■ **Exercise instructions**
Where a picture appears, leave it out, and transcribe all the lines below exactly.

*** Opening of Source records ***

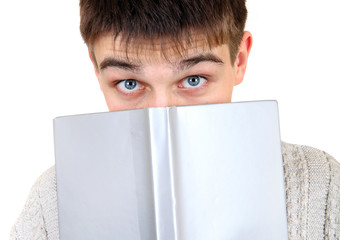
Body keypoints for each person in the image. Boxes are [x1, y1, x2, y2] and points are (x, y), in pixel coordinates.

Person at [10, 0, 340, 239]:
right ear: (97, 72)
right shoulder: (52, 200)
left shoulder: (321, 183)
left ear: (238, 60)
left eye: (194, 79)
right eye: (129, 84)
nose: (161, 111)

*** Close of Source records ***

■ **Response**
Body keypoints for each person in the image. Boxes are [x1, y1, x2, y2] and points are (x, y), in pixel coordinates.

Person at [10, 0, 340, 239]:
right ear: (97, 72)
right shoulder: (52, 200)
left shoulder: (321, 183)
left ear: (238, 60)
left eye: (194, 79)
right eye: (129, 84)
nose: (161, 111)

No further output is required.